Hello, I have a L245DT that was running fine last year when I put her to bed and now this spring won't start. I change out fuel with new thinking maybe it might be too old. I have tried changing the fuel filters. I think there is something wrong with the injection pump because when I tried to bleed the air out of the system, no fuel. It was suggested to me to crack the lines going to the injectors and use light air pressure at the fuel tank fill until fuel is present at injectors. I performed this successfully but machine still won't start. Any ideas or common problems? Thanks for any information in advance.

Kraig


----------



## Thomas

"I put her to bed and now this spring won't start"

Does the engine turn over
Do you have fuel to filter..maybe plug in fuel line or bottom of tank.


----------



## horse60

Yes engine turns over and yes it has fuel past the filter. Thats why I think it might be a bad fuel pump, I forced fuel all the way to the injectors with air at fuel tank fill, had to push fuel that way because when engine was cranking and bleeder screw is out no fuel come out. I think there is no plug in the fuel line because when lines were cracked at injectors and air forced the fuel from the fuel tank, fuel came out of cracked lines at injectors. Thanks though, good to check everything I might have forgotten to check.

Kraig


----------



## Mickey

Before you get too far, does this engine have a compression release? If so I'd check to see if the release is closed to insure full compression.

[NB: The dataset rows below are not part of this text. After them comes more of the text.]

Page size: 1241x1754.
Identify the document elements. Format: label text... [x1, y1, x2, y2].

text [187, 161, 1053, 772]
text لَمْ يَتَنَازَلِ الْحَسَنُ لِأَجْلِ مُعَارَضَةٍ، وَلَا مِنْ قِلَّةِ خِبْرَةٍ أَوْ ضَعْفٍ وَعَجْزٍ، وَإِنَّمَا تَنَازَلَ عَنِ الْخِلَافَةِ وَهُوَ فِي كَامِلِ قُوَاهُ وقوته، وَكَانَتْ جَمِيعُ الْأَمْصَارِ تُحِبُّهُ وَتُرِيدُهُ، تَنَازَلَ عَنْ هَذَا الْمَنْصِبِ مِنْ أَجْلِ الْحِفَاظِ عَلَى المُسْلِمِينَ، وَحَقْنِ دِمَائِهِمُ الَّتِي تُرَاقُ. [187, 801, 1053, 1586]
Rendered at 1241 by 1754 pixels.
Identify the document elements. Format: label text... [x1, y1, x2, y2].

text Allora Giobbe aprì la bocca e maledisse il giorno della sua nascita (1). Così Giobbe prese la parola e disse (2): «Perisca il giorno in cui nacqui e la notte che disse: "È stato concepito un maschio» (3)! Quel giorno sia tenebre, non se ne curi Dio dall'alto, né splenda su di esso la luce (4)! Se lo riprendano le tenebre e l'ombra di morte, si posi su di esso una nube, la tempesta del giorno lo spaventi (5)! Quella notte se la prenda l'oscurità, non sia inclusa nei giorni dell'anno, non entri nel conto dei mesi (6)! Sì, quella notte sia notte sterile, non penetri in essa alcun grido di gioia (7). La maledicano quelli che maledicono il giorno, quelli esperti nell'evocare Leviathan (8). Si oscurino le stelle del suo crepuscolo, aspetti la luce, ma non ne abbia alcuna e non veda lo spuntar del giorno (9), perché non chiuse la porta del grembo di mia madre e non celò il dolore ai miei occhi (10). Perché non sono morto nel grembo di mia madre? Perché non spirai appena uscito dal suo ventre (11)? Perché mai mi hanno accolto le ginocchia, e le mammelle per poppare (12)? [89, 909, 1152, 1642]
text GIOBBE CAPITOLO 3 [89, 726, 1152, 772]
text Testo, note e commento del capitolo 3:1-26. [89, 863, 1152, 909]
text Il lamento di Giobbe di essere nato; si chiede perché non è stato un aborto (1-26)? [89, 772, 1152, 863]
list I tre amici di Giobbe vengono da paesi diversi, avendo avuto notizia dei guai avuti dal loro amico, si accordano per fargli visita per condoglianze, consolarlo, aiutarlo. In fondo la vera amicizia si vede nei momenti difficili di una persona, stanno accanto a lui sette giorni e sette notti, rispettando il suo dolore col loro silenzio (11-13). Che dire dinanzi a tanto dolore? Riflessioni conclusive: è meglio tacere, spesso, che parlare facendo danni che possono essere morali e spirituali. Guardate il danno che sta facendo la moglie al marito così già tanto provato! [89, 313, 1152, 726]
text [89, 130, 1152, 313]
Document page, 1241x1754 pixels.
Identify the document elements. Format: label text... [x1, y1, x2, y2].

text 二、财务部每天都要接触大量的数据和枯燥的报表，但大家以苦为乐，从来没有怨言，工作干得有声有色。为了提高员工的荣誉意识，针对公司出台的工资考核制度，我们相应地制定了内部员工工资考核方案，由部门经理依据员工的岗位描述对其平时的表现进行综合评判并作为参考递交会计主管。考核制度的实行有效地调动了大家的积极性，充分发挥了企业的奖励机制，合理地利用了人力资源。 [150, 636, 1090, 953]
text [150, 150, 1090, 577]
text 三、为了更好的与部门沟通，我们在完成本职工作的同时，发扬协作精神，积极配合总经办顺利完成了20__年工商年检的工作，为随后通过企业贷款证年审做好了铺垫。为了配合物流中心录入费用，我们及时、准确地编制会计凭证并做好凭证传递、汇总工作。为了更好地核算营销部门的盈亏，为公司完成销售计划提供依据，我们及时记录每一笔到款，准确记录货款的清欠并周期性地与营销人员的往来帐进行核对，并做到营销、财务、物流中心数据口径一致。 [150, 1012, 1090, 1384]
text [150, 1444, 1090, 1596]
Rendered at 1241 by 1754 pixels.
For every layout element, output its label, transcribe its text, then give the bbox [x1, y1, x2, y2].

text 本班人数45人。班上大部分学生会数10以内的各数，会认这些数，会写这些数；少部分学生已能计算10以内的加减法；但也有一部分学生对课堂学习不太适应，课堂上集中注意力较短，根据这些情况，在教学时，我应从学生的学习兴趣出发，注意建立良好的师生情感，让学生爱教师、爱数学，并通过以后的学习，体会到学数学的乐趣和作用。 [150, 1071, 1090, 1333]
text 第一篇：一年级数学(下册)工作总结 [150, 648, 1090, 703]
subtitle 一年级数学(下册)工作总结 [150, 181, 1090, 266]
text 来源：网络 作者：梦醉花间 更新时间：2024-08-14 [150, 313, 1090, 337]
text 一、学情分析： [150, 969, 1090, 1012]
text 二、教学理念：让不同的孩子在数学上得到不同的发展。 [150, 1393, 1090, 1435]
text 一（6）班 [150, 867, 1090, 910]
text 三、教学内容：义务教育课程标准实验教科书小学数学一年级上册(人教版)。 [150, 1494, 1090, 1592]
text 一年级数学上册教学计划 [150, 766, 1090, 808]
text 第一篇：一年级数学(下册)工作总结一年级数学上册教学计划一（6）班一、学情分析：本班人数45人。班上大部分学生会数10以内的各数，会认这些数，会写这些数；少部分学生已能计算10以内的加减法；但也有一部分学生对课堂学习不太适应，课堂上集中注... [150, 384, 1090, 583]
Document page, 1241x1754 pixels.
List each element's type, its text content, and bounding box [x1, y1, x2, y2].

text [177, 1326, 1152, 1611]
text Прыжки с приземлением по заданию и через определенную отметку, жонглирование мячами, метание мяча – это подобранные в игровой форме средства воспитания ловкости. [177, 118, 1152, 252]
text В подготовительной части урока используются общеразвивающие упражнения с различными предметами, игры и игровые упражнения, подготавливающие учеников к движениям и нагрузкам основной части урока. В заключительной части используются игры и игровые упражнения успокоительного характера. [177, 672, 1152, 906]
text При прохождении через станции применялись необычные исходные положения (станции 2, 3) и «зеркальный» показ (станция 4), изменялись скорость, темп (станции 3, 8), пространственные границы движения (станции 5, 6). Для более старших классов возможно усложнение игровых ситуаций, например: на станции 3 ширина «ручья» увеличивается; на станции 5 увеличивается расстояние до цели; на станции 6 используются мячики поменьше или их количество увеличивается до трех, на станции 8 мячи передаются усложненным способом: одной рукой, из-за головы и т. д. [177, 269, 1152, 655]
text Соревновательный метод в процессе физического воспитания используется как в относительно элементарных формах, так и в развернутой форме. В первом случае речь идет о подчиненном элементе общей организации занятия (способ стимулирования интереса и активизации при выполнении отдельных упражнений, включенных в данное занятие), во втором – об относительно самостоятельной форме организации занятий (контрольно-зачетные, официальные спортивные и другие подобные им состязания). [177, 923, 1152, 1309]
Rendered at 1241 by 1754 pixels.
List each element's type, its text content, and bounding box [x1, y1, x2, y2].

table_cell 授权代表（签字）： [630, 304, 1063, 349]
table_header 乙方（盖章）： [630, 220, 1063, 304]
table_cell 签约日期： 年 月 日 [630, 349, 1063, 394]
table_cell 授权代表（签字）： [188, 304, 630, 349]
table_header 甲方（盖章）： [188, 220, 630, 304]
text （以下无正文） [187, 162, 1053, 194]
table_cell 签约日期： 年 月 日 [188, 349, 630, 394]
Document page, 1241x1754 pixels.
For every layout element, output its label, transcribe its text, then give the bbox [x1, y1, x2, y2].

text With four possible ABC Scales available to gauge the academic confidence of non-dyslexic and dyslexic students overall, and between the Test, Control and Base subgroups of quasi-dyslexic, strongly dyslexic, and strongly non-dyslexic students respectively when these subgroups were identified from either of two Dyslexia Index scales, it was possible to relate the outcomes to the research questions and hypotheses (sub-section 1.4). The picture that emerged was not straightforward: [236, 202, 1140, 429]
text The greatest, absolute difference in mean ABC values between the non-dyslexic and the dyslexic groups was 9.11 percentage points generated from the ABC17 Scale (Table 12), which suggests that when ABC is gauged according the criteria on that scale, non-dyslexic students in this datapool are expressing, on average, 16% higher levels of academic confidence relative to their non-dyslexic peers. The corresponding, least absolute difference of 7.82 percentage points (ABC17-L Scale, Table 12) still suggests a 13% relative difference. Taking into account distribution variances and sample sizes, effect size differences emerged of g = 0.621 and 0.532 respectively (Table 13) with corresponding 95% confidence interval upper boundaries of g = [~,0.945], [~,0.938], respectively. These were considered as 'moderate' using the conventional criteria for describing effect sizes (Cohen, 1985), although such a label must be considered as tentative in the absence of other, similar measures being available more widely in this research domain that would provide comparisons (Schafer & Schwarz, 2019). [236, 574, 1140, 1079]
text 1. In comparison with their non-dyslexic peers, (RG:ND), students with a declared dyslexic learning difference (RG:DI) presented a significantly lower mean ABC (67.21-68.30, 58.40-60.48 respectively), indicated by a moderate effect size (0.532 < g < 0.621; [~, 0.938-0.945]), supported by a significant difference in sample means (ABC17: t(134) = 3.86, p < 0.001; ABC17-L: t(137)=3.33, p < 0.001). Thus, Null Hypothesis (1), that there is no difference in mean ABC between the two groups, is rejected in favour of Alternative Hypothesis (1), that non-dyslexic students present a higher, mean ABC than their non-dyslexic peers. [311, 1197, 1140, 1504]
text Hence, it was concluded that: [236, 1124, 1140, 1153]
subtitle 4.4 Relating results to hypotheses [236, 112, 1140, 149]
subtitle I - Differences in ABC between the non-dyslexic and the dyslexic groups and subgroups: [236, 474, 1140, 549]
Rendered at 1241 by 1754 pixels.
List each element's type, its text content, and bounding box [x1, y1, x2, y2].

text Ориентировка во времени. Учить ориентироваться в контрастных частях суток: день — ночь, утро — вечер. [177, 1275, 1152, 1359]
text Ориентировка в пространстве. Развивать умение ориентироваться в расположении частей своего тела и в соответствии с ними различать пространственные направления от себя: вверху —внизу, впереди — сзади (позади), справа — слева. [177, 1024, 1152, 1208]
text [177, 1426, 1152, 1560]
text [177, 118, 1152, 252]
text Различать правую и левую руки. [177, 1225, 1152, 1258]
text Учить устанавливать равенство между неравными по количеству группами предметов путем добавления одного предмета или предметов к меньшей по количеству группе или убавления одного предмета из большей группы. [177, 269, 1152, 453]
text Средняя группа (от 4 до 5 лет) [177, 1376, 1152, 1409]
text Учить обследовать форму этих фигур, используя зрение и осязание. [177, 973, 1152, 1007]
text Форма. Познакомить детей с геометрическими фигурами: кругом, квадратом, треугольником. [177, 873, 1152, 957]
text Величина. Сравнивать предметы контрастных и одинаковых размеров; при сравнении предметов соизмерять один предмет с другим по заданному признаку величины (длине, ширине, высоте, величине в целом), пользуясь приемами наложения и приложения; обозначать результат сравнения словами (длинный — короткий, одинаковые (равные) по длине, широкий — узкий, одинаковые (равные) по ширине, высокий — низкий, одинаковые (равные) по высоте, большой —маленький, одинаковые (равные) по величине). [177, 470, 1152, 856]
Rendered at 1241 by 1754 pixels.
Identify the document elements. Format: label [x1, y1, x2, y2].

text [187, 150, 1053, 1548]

Could be something else but lets get past the simple stuff first.


----------



## horse60

Yes it does I think, your talking about for aiding in starting when battery is low, right? The "decomp knob" I will try this and get back to ya, thanks.


----------



## horse60

Made sure it was closed with same result. Won't start.


----------



## horse60

Found the problem, the rack got a little bit of water on it somehow and made it stick in the fuel shut off position. Worked it back and forth until it loosened up. Now it starts, I will have to make sure where the water, or coolant came from not sure. Thanks for the help.


----------



## WinnieCouple

good to hear your back in action.
Its always good to hear the "fix" for little problems, just in case.
Thanks for the followup.


----------



## calheader

Sir, I think I might be having the same problem. My L245 shut off one day and I couldn't get it to restart. cleaned everything out from the tank to the fuel injector pump. good fuel to top of injectors, ended up taking injectors in, one failed, but rebuilt all three anyhow. Bled fuel to top of injectors again, still won't run. It starts and then stalls right away. Only gets a couple of turns under its own power. What is this rack you were talking about? Any details if you remember would be greatly appreciated.

Thanks in advance.


----------